The disorders at a glance
| ||Generalized anxiety disorder||Panic disorder||Obsessive-compulsive disorder|
|Symptoms||Extreme and disproportionate daily anxiety lasting six months or longer. Three or more of these symptoms are present: restlessness, fatigue, difficulty concentrating, irritability, disturbed sleep||Repeated and sudden attacks of terror accompanied by at least four of these symptoms: shortness of breath, dizziness, increased heart rate, trembling, feeling of unreality, fear of dying, sweating, numbness, choking and chest pain||Recurrent, uncontrollable ideas or impulses that are repugnant and that trigger rituals aimed at preventing or dispelling the obsessions. OCD is diagnosed when such activities take up at least an hour a day|
|Medical help||benzodiazepines (Librium, Valium and Xanax, for example), buspirone||antidepressants, benzodiazepines (Librium, Valium and Xanax, for example)||clompiramine, flurextine, fluvoxamine, paroxetine, sertraline, antidepressants|
|Psychological/behavioral help||psychotherapy aimed at resolving inner conflicts; relaxation techniques||exposure therapy, in which contact is maintained with the object or situation that triggers a panic attack; psychotherapy||exposure and response-prevention therapy, in which contact is maintained with the OCD trigger without the usual ritual; psychotherapy|
Remember how you used to feel right before an exam? Your mouth might have been dry, your heart racing and your stomach churning. And if you had insomnia the night before, you may have been battling a sleep deficit to boot. Imagine feeling that way, or worse, all the time. For people with generalized anxiety disorder (GAD), extreme, unwarranted worry about everyday problems brings on nausea, irritability, palpitations, dizziness and a constant sense of doom in the absence of any actual threat.
Now imagine feeling as if you can’t get enough oxygen and that your heart is about to leap out of your chest. Your palms are sweating, you’re shivering and you feel out of touch with reality. It’s so bad you think you’re dying. Although the sensation soon passes, you’ll do whatever it takes to avoid another episode. So if you had a panic attack in an elevator, for example, you might try never to ride in one again. But even that precaution doesn’t allay your fears about what else might trigger an attack.

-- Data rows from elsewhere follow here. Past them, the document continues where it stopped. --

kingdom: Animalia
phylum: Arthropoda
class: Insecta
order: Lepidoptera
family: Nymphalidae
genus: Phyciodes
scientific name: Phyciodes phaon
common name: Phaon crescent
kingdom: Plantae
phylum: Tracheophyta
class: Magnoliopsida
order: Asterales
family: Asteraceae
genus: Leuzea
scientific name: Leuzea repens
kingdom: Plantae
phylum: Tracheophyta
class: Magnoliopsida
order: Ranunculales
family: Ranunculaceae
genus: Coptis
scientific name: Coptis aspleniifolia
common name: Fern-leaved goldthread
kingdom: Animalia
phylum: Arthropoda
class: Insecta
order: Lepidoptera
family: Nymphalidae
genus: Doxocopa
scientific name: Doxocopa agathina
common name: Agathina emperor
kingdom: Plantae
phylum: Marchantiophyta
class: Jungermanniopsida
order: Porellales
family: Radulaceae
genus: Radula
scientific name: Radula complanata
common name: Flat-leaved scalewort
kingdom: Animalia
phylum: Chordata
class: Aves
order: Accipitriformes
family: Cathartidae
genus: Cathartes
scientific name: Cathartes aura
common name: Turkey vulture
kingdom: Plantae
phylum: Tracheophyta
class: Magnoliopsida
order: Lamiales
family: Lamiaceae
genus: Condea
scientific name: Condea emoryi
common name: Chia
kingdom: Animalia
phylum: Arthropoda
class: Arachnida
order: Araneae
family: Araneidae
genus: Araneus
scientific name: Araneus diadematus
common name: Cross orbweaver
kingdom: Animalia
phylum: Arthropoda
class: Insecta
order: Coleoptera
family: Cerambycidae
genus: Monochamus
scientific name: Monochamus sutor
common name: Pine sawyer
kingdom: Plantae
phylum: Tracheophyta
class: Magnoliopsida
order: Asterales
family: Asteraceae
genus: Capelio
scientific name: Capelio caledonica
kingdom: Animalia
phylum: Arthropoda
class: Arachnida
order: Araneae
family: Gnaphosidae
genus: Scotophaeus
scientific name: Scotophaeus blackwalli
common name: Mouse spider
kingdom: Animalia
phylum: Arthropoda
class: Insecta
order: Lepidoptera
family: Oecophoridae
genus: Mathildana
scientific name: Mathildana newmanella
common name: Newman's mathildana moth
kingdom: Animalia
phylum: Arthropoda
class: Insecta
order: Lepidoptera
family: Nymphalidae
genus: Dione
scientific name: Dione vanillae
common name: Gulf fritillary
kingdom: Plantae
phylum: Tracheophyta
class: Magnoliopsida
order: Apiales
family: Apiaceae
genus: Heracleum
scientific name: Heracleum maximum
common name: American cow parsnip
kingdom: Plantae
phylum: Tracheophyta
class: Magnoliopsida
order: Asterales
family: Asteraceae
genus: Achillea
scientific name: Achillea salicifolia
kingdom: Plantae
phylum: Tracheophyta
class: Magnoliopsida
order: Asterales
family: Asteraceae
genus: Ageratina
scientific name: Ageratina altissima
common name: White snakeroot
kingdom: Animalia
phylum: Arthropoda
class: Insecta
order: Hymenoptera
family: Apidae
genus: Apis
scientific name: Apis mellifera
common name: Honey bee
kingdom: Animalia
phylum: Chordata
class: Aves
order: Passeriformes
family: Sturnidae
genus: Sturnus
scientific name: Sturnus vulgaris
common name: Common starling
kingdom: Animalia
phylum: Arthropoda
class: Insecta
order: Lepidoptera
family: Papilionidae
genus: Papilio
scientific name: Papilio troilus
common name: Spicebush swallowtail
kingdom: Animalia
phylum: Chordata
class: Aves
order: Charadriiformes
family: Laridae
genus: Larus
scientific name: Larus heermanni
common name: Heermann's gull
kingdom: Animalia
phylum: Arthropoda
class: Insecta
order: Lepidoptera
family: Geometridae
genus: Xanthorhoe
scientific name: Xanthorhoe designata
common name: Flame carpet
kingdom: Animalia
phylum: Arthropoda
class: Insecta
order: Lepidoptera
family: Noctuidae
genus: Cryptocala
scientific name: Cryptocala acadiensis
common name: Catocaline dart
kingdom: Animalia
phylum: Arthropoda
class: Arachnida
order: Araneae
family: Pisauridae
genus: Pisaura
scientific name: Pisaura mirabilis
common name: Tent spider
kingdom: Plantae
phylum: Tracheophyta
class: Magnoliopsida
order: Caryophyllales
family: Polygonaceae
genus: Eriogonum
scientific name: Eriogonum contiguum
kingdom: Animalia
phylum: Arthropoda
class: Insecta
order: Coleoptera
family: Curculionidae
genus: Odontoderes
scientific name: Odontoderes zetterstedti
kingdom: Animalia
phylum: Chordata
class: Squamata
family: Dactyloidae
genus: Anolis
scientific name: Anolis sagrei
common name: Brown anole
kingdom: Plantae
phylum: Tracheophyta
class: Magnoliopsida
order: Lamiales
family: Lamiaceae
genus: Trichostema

Did you double-check the lights and the locks the last time you went on vacation? While that’s not unusual, double- or triple-checking everything every time you go out is. The challenge for people with obsessive-compulsive disorder (OCD) is to break free of persistent thoughts and behaviors. Compulsive hand washing, hoarding objects and following senseless rituals, such as counting the number of words on a line, are some of the ways OCD manifests itself.
A crippling effect
Normally, ordinary worry and anxiety stimulate us to action, motivating us to prepare for a job interview or call 911 in an emergency. But for people with GAD, panic disorder or OCD, anxiety and dread freeze them in their tracks and erode their self-confidence.
Who is susceptible?
Women are twice as likely as men to develop anxiety disorders. Although experts aren’t sure what causes the disorders, they suspect that genes play a role. Panic disorder, for example, seems to run in families. But emotional trauma contributes to anxiety disorders, too. Pregnancy is a common trigger, but any stressful situation, such as a divorce, a death, a job loss or even a promotion, can precipitate an anxiety disorder.
Once an anxiety disorder has been diagnosed—physical problems, such as thyroid disorders or heart disease, and other psychiatric disorders, such as depression, must be ruled out before a diagnosis can be made—the outlook is bright. Often a combination of psychotherapy, behavioral/cognitive therapy and medication can help people resume fulfilling lives. Exposure therapy, which forces people to confront the feared situations or objects, is particularly effective for those with panic disorder or OCD.
Besides seeking professional help, those with anxiety disorder can regain control by…
- eating three well-balanced meals and two healthful snacks a day.
- getting regular exercise.
- avoiding alcohol, tobacco, drugs and caffeine.
- practicing relaxation techniques such as deep breathing and yoga.
- reducing daily stressors. That means cutting out unnecessary tasks and asking others for help.
- sharing their fears and worries with a trusted friend. Opening up to others can be an effective way to relieve anxiety.
- identifying situations that trigger fear and anxiety and pinpointing what it is about them that causes such feelings.
If you suspect you have an anxiety disorder, talk to your healthcare provider. There’s no reason to let worry, fear and panic prevent you from enjoying life.